Bildquelle: Sîmpetru RC, Braun DI, Simon AU et al., Science Advances 2025 (CC BY 4.0)
Im Idealfall sollten sich beide Hände identisch bewegen. Mit 32 Elektroden lassen sich aber nicht die komplexen Erregungsmuster der motorischen Nerven komplett erfassen. Wenn die Versuchsperson die vorgemachte Bewegung mehrmals hintereinander imitiert, lernt die künstliche Intelligenz aber nach und nach, diese unvollständigen Daten korrekt zu interpretieren. „Wir hatten beispielsweise eine Patientin mit Handamputation, die so innerhalb von fünf Minuten bei der künstlichen Hand nach Wunsch jeden einzelnen Finger krümmen oder strecken konnte“, sagt Sîmpetru.
Natürlich lassen sich mit unserer Methode nicht nur virtuelle Hände steuern, sondern auch eine Computermaus oder eine Prothese
Alessandro Del Vecchio
Selbst bei manchen Menschen mit einer Querschnittslähmung funktioniert diese Methode. Denn häufig werden dabei nicht sämtliche Nervenfasern durchtrennt. Das Gehirn kann also trotz der verletzten Wirbelsäule noch elektrische Signale an die Muskeln senden. Diese sind aber nicht stark genug, um dort die gewünschte Bewegung auszulösen. Die KI kann jedoch lernen, auch diese schwachen elektrischen Impulse korrekt zu interpretieren. „Schwieriger ist es, wenn die Verletzung schon so lange zurückliegt, dass die Betroffenen sich nicht mehr daran erinnern können, welche Befehle sie vom Gehirn an den entsprechenden Körperteil schicken müssen“, erklärt der FAU-Wissenschaftler. „Oder wenn manche Signale einfach nicht mehr korrekt gebildet werden können.“
In solchen Fällen ist es möglich, ein sogenanntes „Remapping“ durchzuführen. Beispielsweise kann es vorkommen, dass ein Patient den Befehl „krümme den Zeigefinger“ nicht mehr erzeugen kann, den (seltener genutzten) Befehl „krümme den kleinen Finger“ jedoch sehr wohl. Dann lässt sich letzterer für die Kontrolle des Zeigefingers einsetzen. Die betroffene Person muss dazu allerdings lernen, dass das entsprechende Kommando nun nicht mehr den kleinen Finger steuert.

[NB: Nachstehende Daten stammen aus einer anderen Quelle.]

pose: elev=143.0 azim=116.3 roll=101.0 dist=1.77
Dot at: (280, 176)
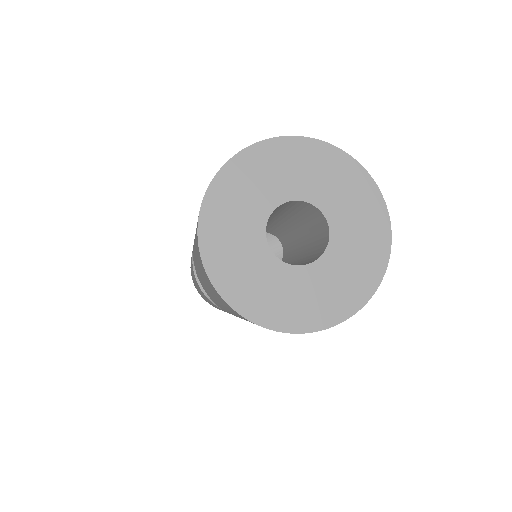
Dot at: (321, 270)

In der Studie konnten die Forschenden zeigen, wie gut ihr Verfahren funktioniert – und das bei ausgesprochen niedrigen Kosten: Für das Training der KI benötigt man lediglich eine handelsübliche elektrodenbestückte Manschette, die nicht individuell angepasst werden muss. „Natürlich lassen sich mit unserer Methode nicht nur virtuelle Hände steuern, sondern auch eine Computermaus oder eine Prothese“, betont Prof. Dr. Del Vecchio. Anders als bei den meisten herkömmlichen Prothesen sind zudem auch fein abgestimmte Bewegungen möglich – zum Beispiel, eine Tomate zu greifen, ohne sie zu zerquetschen.
Die Methode ist quelloffen, darf also ohne Zahlung etwaiger Lizenzgebühren genutzt und weiterentwickelt werden. Die Arbeitsgruppe hat dazu ihre Testprotokolle sowie den von ihr genutzten KI-Algorithmus für jedermann zugänglich ins Netz gestellt. Ziel ist es, das Verfahren dadurch weiter zu optimieren und zur Praxisreife zu bringen, so dass Menschen mit Amputationsverletzungen, Schlaganfällen oder Querschnittslähmungen davon profitieren können.